= Sikes Act =

The Sikes Act (16 USC 670a-670o, 74 Stat. 1052) was enacted into United States law on September 15, 1960. It provides for cooperation by the Department of the Interior and Department of Defense with state agencies in planning, development and maintenance of fish and wildlife resources on military reservations throughout the United States.

The Sikes Act is "an act To promote effectual planning, development, maintenance, and coordination of wildlife, fish, and game conservation and rehabilitation in military reservations". In other words, it attempts to ensure that fish, wildlife and other natural resources that exist on and are associated with military lands in the United States are protected and enhanced. The Sikes Act is written such that conservation activities are promoted while allowing military lands to continue to meet the needs of military operations.

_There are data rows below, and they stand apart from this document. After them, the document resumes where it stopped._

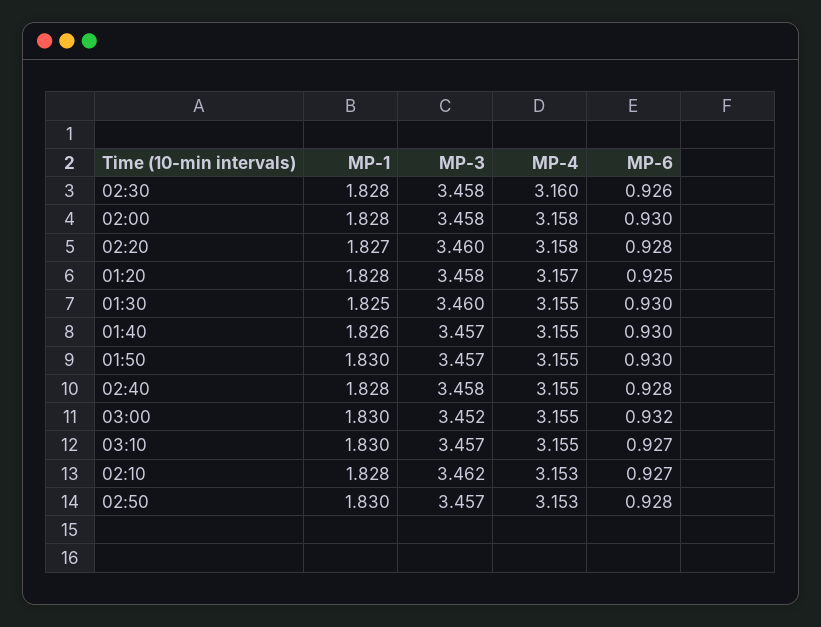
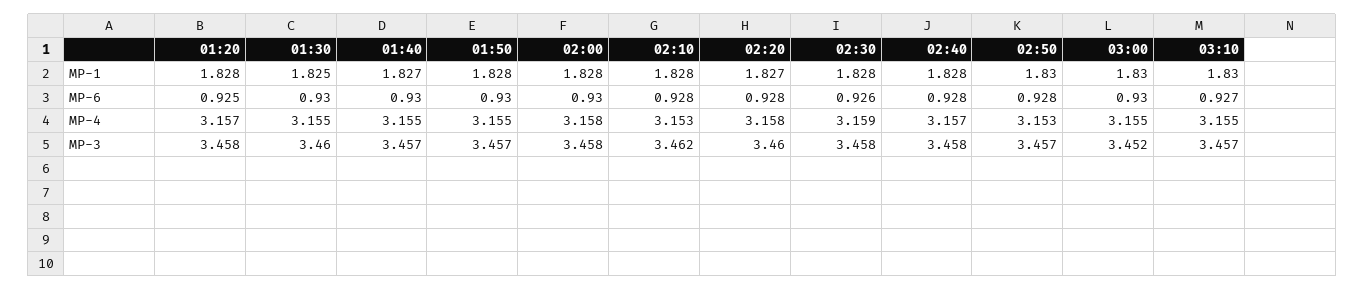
MP-4, 02:30: 3.16 -> 3.159
MP-1, 01:40: 1.826 -> 1.827
MP-1, 01:50: 1.83 -> 1.828
MP-4, 02:40: 3.155 -> 3.157
MP-6, 03:00: 0.932 -> 0.93
MP-6, 02:10: 0.927 -> 0.928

The Sikes Act requires that conservation goals are cooperatively developed and recorded in a planning document called an Integrated Natural Resource Management Plan, or INRMP. Installation commanders are responsible for ensuring that INRMPs are completed for their installation and in cooperation with state and federal fish and wildlife agencies. An INRMP is only valid for a period of five years. Before the five-year period ends it must be reviewed by the U.S. Fish and Wildlife Service, relevant state agencies and the military installation. If necessary, the INRMP is updated by the installation in cooperation with the U.S. Fish and Wildlife Service and state agencies.

Cooperative conservation is an important provision of the Sikes Act, as currently amended. It provides military service programs and installations the ability to enter into partnerships with state and Department of Interior agencies (particularly the U.S. Fish and Wildlife Service) that advance natural resource conservation on military lands.